TEXT EXCERPT:
%%

The overall average inter-annotator kappa statistic for medical events, coreferences, temporal relations, and medical event concept unique identifiers was 0.843, 0.859, 0.833, and 0.806 (Table 5), respectively, all of which show excellent agreement.13 The average pairwise Cohen’s kappa is highest between when medstud is paired with other annotators (kappa=0.86). The average of the pairwise agreement among the nurse practitioners is 0.846, whereas the average of the pairwise Cohen’s kappa between each nstud/np from the nursing group and medstud is 0.82. This is across all three categories medical events, coreferences, and temporal relations.
While overall agreement for coreferences is already high (0.859), it may be an underestimate. We did not consider transitive closure in our calculations. For example, if annotator #1 marked events A and B corefer, B and C corefer, and A and C corefer, but annotator #2 marked events A and B corefer and B and C corefer, we still consider there to be a missing annotation (A and C corefer).
Error Analysis
While the inter-annotator agreement for medical event CUIs was lower than for medical events, coreference, and temporal relations, agreement was still very high. Figure 1 indicates that the pattern of agreement across various annotations by different annotators with varying clinical expertise is more or less uniform.

%%

Dataset entries:
%%

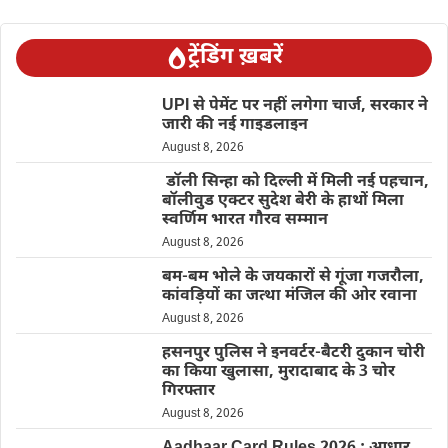
ट्रेंडिंग ख़बरें
UPI से पेमेंट पर नहीं लगेगा चार्ज, सरकार ने
जारी की नई गाइडलाइन
August 8, 2026
डॉली सिन्हा को दिल्ली में मिली नई पहचान,
बॉलीवुड एक्टर सुदेश बेरी के हाथों मिला
स्वर्णिम भारत गौरव सम्मान
August 8, 2026
बम-बम भोले के जयकारों से गूंजा गजरौला,
कांवड़ियों का जत्था मंजिल की ओर रवाना
August 8, 2026
हसनपुर पुलिस ने इनवर्टर-बैटरी दुकान चोरी
का किया खुलासा, मुरादाबाद के 3 चोर
गिरफ्तार
August 8, 2026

%%

QUESTIONS:
a) In the annotator agreement text, what was the overall average inter-annotator kappa for temporal relations?
b) List every annotation category for which the annotator agreement text reports an overall average inter-annotator kappa.
c) Pick up the annotator agreement text after its last sentence and continue it.

ANSWERS TO EACH TASK:
a) 0.833

b) Medical events, coreferences, temporal relations, and medical event concept unique identifiers.

c)
In an analysis of the reason behind the discrepancies we discovered that in many cases there was either a discrepancy in the granularity to which the medical events were coded or whether or not clinical judgment was used in selecting the CUI. For example, all of our annotators marked “B-Cell CLL” as an event. The three NPs coded this term as “C0023434: Chronic Lymphocytic Leukemia.” Both medstud and nstud coded this event as “C0475774: B-cell chronic lymphocytic leukemia variant.” While both could be considered correct annotations for “B-Cell CLL,” C0475774 is the more specific term. In another example, all of the annotators marked the phrase “white blood cell count of 10,000.” For this situation, medstud selected “C0750426: white blood cell count increased,” while nstud selected “C0023508: White Blood Cell count procedure.” In contrast, all three NPs selected different CUIs, applying clinical judgment to the medical events. Np2 selected “C0860797: differential white blood cell count normal.” Overall we found the medical student’s (who did not have any real life clinic experience) annotations remained true to what was observed and could be inferred based on the data. However, the nursing student and the nurse practitioners often used clinical judgment to infer certain annotations that were not directly observed in the data. For instance, classifying something as an acute condition based on certain readings or values in the text.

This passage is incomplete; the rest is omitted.